• [EXERCISE BRIEF] Copy the records word for word. Begin at the very first line and stop after the line that contains "text_box [112, 375, 1426, 681]", including both of those lines.

• [RECORDS SUPPLIED]
◆ ◆ ◆ ◆ ◆

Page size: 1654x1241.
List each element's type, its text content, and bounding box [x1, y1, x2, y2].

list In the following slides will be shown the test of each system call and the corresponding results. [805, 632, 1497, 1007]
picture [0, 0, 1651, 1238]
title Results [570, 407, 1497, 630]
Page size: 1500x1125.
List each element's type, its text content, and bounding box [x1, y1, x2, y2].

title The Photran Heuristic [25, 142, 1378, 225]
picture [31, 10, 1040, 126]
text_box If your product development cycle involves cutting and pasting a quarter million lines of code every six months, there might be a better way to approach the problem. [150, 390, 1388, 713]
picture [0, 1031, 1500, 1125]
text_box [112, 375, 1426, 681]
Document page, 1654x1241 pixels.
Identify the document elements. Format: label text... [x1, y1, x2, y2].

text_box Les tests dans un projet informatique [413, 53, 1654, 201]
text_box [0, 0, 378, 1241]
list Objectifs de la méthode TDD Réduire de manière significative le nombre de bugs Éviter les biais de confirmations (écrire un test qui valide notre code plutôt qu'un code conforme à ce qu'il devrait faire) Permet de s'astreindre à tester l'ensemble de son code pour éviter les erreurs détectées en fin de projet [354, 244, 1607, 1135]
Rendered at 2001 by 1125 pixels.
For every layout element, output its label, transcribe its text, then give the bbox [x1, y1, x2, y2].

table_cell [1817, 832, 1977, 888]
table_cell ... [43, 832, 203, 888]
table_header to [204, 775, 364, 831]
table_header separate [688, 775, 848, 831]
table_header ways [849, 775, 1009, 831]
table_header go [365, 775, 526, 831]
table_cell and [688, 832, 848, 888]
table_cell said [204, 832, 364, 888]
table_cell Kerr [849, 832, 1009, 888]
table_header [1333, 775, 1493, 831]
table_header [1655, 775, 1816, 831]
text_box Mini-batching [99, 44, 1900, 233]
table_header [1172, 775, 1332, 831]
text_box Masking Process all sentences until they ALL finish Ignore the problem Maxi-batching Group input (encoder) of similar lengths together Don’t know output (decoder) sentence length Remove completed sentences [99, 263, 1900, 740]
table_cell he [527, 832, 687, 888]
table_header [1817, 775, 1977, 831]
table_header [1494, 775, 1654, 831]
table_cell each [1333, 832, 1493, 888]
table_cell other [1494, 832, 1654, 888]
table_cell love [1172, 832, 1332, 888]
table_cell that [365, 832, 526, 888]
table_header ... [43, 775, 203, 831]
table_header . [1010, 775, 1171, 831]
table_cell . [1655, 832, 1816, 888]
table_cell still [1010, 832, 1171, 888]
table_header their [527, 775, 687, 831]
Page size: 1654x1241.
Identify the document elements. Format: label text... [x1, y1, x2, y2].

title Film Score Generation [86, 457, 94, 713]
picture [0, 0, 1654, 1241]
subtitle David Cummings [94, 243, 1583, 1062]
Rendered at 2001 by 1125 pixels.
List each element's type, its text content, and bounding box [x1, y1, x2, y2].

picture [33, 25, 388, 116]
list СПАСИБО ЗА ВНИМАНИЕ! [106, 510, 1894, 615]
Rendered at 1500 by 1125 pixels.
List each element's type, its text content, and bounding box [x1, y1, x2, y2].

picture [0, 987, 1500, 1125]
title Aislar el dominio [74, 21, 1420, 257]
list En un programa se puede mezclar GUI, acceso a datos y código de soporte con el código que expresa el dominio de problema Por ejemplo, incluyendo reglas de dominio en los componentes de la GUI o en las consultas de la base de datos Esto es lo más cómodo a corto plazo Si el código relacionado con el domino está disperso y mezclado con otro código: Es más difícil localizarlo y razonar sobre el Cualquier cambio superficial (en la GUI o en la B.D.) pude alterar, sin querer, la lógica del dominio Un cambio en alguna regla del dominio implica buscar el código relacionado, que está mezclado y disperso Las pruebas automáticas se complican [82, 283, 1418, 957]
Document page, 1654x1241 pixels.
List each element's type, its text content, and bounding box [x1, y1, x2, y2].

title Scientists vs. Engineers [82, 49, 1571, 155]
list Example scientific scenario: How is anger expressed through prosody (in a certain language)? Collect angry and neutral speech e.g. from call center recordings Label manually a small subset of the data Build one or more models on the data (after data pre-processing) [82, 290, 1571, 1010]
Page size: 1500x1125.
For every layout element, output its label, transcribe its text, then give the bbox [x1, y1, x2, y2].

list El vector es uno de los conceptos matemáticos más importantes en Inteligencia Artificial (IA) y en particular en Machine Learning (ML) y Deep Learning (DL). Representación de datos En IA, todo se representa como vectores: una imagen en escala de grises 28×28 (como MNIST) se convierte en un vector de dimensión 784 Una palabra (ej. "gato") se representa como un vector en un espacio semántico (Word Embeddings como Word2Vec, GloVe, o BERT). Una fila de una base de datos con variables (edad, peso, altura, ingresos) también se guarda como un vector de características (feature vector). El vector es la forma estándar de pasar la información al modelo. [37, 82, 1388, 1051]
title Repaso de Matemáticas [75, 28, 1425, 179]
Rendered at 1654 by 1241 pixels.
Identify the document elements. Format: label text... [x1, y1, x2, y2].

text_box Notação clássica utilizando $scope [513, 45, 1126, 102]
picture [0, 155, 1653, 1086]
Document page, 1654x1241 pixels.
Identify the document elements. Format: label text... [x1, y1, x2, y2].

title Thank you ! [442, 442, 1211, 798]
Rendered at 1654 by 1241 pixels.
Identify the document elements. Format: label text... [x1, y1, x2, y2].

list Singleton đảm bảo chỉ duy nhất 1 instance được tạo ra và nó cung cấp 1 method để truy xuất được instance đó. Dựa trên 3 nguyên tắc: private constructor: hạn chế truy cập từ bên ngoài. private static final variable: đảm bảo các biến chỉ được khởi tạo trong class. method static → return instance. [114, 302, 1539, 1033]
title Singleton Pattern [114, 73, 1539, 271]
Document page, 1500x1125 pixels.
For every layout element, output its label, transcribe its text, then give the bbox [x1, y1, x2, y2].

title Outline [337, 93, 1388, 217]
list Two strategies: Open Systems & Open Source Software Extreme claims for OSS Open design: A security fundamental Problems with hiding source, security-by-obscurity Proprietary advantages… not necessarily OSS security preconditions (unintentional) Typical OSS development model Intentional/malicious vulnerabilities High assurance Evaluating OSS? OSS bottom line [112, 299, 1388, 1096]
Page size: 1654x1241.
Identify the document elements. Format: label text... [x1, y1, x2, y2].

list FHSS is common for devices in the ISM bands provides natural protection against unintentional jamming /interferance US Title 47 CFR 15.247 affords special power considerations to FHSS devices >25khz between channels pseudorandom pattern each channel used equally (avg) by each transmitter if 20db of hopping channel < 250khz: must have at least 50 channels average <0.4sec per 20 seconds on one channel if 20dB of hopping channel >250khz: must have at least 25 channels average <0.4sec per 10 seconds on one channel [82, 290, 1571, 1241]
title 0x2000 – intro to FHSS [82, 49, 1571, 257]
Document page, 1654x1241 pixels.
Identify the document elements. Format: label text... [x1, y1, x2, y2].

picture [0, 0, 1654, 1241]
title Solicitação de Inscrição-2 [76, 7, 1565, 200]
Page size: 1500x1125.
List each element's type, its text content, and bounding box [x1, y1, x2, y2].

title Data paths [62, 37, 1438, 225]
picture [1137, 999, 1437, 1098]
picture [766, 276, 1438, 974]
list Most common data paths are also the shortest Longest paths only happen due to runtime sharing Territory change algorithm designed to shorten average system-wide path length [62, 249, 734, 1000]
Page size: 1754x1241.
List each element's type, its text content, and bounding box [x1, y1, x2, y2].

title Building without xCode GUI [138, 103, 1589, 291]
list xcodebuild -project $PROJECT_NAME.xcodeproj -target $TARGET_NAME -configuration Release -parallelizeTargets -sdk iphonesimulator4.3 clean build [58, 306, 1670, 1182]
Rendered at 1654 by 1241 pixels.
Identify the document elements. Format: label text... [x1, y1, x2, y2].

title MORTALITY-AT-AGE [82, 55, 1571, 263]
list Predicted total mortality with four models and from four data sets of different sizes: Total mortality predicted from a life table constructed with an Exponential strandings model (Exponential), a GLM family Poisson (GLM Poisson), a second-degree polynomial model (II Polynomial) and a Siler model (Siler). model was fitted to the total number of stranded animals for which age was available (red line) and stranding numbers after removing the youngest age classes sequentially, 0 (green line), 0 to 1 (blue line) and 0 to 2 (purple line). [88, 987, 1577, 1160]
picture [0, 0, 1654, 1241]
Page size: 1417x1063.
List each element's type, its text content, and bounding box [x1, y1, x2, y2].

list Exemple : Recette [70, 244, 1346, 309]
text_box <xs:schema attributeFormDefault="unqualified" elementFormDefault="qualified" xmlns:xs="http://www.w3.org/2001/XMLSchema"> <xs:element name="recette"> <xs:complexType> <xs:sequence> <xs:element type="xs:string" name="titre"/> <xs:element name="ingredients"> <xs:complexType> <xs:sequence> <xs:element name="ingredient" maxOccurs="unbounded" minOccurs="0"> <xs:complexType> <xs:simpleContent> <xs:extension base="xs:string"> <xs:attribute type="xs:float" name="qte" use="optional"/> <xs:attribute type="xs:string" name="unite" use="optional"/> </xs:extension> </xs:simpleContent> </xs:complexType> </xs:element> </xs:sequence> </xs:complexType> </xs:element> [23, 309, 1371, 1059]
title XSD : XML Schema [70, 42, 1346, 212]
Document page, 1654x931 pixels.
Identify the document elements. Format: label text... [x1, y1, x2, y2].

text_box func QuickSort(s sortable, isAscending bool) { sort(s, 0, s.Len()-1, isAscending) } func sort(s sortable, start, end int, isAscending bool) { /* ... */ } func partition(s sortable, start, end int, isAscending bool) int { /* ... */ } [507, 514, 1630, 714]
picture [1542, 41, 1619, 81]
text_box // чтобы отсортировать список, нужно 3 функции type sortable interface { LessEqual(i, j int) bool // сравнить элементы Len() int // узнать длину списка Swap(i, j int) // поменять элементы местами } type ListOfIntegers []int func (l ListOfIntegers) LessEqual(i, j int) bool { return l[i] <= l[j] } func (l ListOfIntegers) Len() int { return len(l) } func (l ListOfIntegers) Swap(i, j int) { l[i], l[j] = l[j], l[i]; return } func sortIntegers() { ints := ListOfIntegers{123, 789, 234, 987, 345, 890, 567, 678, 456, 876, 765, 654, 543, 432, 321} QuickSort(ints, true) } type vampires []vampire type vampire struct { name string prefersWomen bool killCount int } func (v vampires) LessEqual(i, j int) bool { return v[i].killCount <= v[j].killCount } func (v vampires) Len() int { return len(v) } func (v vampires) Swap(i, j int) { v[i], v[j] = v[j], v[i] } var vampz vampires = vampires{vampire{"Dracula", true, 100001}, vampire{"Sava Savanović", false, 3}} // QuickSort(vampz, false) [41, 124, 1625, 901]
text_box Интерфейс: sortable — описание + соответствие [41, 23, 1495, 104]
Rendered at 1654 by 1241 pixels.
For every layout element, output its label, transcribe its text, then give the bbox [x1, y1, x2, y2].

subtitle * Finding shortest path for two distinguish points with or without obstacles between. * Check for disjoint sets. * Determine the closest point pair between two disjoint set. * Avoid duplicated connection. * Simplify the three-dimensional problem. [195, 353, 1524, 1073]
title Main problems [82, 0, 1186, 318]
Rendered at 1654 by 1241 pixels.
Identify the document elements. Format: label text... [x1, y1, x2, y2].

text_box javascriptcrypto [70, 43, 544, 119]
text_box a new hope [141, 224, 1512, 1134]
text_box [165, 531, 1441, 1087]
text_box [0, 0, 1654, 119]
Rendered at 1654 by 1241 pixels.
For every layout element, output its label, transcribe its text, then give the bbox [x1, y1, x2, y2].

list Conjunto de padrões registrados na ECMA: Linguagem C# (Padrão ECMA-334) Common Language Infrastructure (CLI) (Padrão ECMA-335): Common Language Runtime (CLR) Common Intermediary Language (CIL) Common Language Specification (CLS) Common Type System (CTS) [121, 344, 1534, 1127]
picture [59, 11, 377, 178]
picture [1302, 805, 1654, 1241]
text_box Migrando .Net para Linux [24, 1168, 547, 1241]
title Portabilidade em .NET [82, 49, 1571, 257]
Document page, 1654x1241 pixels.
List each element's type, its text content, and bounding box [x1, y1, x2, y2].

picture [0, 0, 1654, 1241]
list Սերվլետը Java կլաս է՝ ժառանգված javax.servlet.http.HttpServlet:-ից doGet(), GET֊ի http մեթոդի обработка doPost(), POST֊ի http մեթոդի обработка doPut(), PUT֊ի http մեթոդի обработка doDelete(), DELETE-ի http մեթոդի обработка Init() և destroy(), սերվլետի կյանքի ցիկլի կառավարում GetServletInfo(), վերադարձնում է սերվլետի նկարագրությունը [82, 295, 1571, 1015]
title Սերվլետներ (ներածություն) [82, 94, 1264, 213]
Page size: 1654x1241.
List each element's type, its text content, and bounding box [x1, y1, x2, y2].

◆ ◆ ◆ ◆ ◆

• [SOLUTION]
Page size: 1654x1241.
List each element's type, its text content, and bounding box [x1, y1, x2, y2].

list In the following slides will be shown the test of each system call and the corresponding results. [805, 632, 1497, 1007]
picture [0, 0, 1651, 1238]
title Results [570, 407, 1497, 630]
Page size: 1500x1125.
List each element's type, its text content, and bounding box [x1, y1, x2, y2].

title The Photran Heuristic [25, 142, 1378, 225]
picture [31, 10, 1040, 126]
text_box If your product development cycle involves cutting and pasting a quarter million lines of code every six months, there might be a better way to approach the problem. [150, 390, 1388, 713]
picture [0, 1031, 1500, 1125]
text_box [112, 375, 1426, 681]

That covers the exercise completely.